#### [What needs to be done]
Exactly the lines starting at the line containing "pinky pip: (240, 300)" and ending at the line containing "index pip: (241, 183)" are to be written out from the listing below, both included.
Top of Recorded data
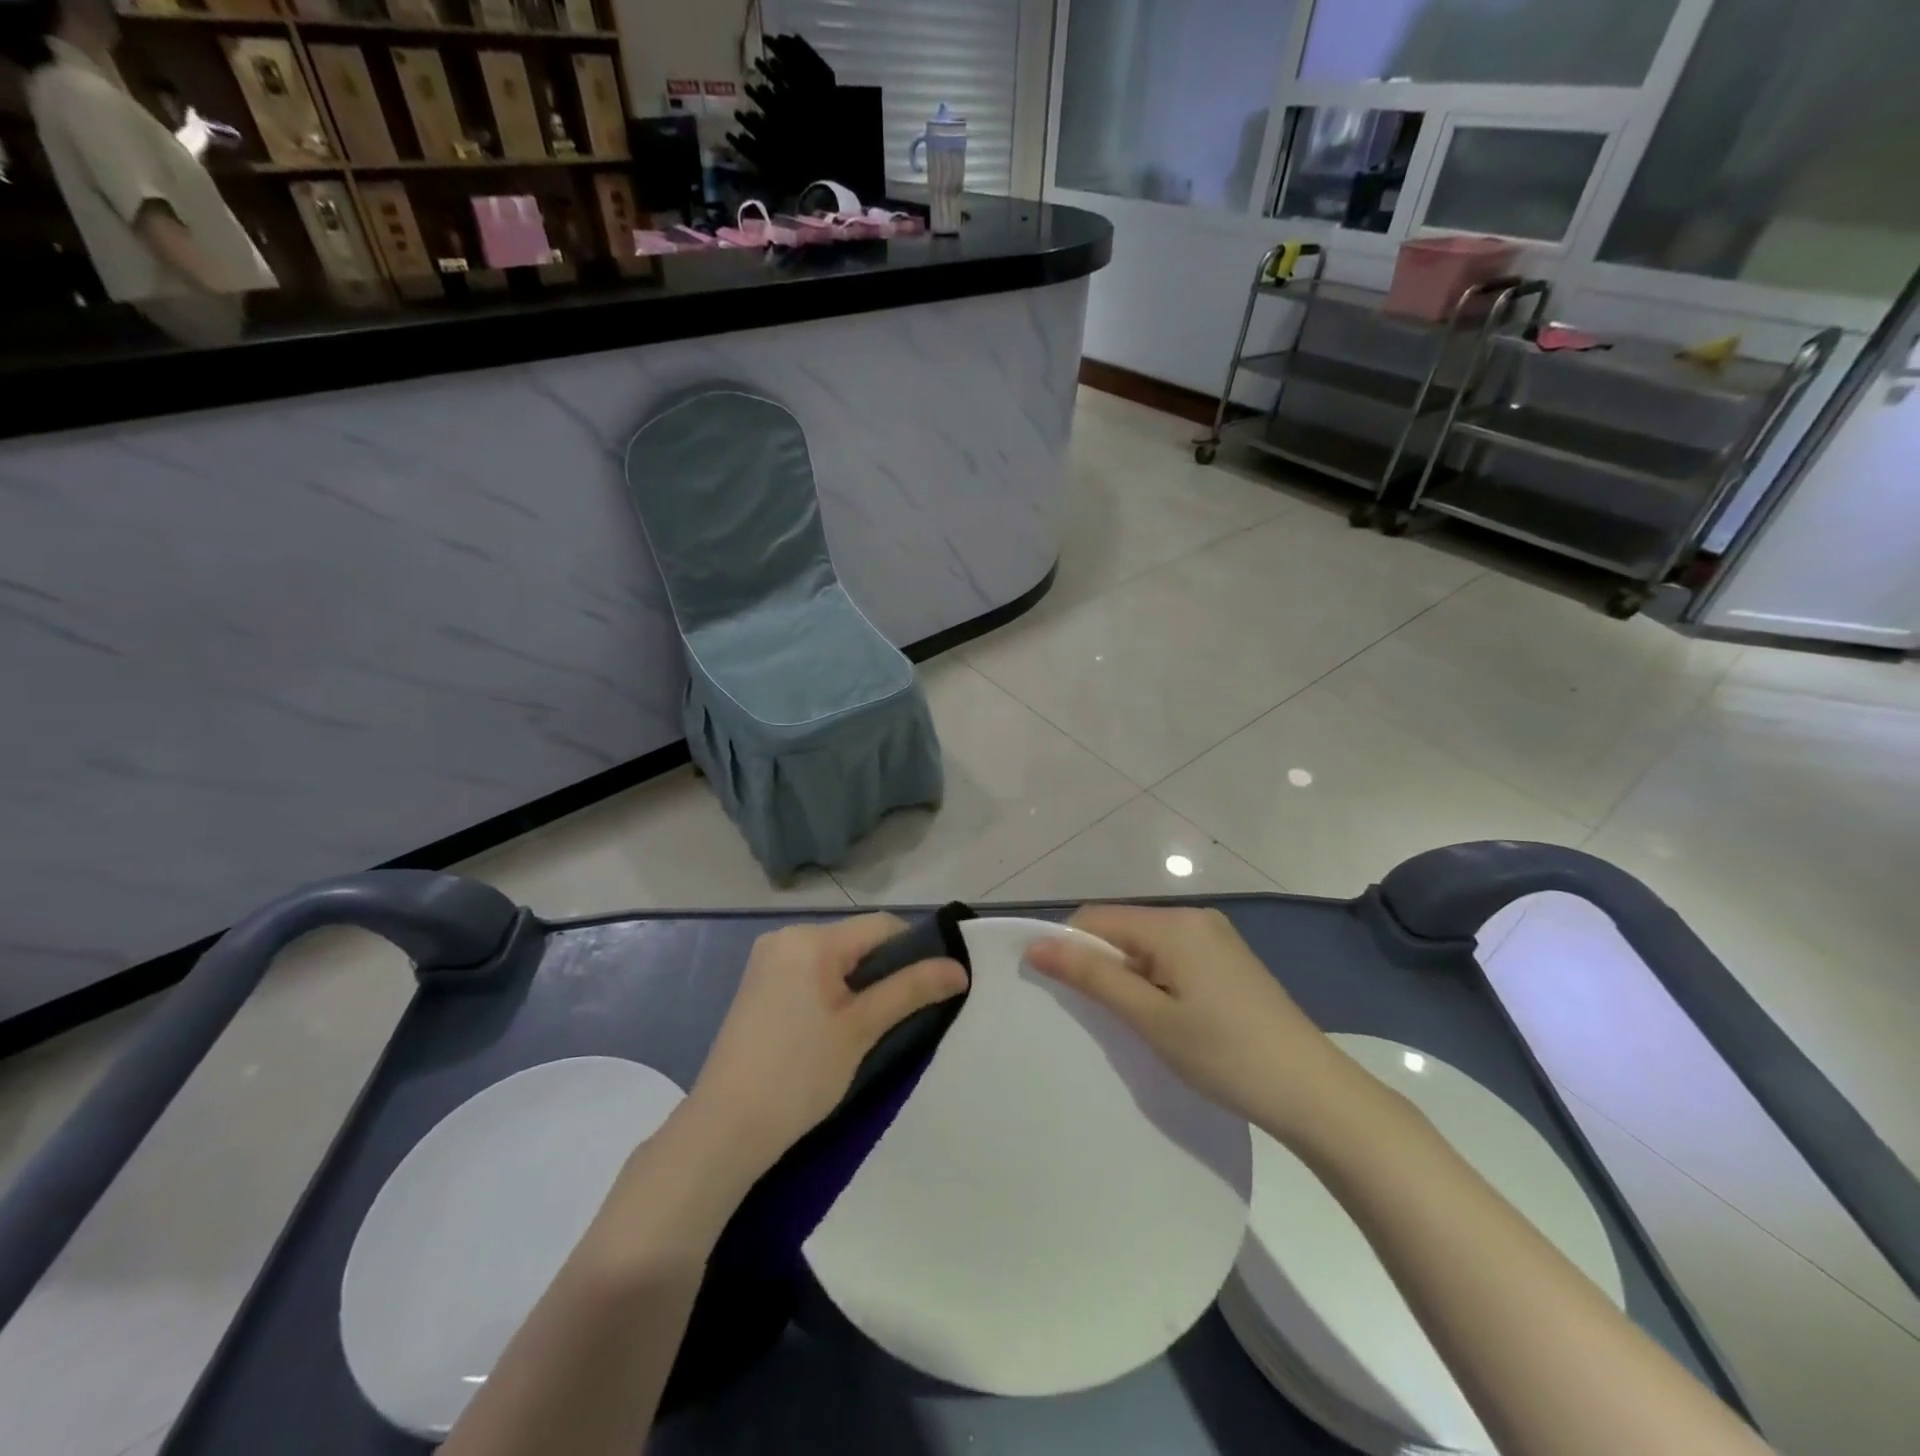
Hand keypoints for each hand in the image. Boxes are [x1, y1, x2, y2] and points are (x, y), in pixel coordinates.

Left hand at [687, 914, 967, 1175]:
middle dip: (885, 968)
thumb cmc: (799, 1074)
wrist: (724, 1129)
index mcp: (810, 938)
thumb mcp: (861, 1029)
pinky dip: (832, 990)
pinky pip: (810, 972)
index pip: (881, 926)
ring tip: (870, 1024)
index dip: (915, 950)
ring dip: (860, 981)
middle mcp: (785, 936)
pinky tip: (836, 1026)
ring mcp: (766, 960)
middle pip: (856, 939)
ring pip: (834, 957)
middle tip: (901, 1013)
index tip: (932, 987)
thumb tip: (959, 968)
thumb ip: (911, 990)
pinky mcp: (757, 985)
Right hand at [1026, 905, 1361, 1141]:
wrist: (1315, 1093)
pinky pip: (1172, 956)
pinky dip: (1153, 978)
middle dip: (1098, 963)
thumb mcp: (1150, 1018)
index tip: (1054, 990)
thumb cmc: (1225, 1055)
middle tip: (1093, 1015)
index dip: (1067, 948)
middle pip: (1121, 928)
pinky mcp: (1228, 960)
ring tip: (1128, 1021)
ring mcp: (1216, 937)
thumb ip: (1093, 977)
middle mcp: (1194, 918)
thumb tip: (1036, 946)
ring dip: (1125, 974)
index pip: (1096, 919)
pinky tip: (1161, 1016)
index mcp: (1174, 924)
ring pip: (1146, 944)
Bottom of Recorded data
Top of Recorded data
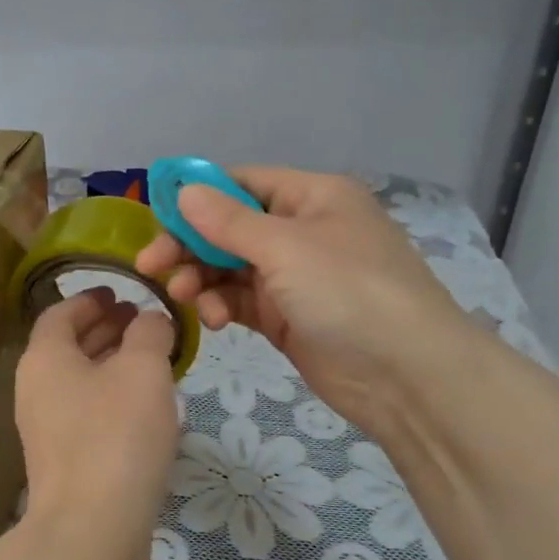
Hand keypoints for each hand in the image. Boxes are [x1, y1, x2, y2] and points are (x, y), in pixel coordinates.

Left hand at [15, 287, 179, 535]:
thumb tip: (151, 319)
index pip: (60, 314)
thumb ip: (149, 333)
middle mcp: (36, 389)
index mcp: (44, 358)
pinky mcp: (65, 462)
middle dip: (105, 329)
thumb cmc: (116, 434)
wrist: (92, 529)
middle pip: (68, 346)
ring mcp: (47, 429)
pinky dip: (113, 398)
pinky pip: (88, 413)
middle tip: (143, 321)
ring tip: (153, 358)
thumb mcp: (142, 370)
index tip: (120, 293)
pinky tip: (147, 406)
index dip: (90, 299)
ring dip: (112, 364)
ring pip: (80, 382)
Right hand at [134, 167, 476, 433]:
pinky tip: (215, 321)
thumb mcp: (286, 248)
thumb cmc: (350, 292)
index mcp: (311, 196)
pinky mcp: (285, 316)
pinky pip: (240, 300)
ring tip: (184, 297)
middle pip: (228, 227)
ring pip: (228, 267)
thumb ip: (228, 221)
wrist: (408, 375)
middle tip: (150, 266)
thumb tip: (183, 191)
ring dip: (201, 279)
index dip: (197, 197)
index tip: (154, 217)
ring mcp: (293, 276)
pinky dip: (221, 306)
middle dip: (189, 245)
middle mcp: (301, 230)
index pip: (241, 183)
Bottom of Recorded data
Top of Recorded data
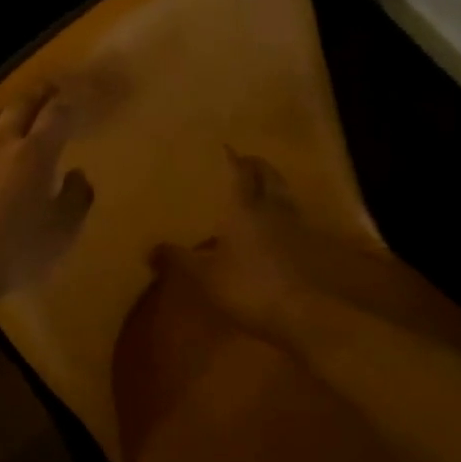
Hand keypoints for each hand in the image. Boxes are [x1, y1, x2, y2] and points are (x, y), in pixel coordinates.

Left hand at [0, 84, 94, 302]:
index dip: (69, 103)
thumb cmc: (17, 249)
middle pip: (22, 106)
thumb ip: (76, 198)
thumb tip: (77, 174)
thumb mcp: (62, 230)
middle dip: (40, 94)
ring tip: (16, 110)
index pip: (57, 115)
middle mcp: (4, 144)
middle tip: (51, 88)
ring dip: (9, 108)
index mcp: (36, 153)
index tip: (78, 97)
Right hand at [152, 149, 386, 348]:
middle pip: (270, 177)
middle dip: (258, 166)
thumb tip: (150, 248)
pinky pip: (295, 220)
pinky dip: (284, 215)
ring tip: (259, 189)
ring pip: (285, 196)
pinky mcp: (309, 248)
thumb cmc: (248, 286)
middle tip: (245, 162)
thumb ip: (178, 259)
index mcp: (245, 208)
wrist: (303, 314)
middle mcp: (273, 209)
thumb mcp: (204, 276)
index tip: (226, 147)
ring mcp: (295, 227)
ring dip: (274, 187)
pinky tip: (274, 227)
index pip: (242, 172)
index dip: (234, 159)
Bottom of Recorded data
#### [Completed exercise]
pinky pip: (240, 300)
ring tip: (184, 297)
middle pip: (228, 227)
ring pip: (228, 267)
thumb ip: (228, 221)
wrist: (408, 375)
middle tip: (150, 266)
thumb tip: (183, 191)
ring dip: (201, 279)
index dip: (197, 197)
index tip: (154, 217)
ring mcp: (293, 276)
pinky dip: (221, 306)
middle dip: (189, 245)
middle mcp: (301, 230)
index pip: (241, 183)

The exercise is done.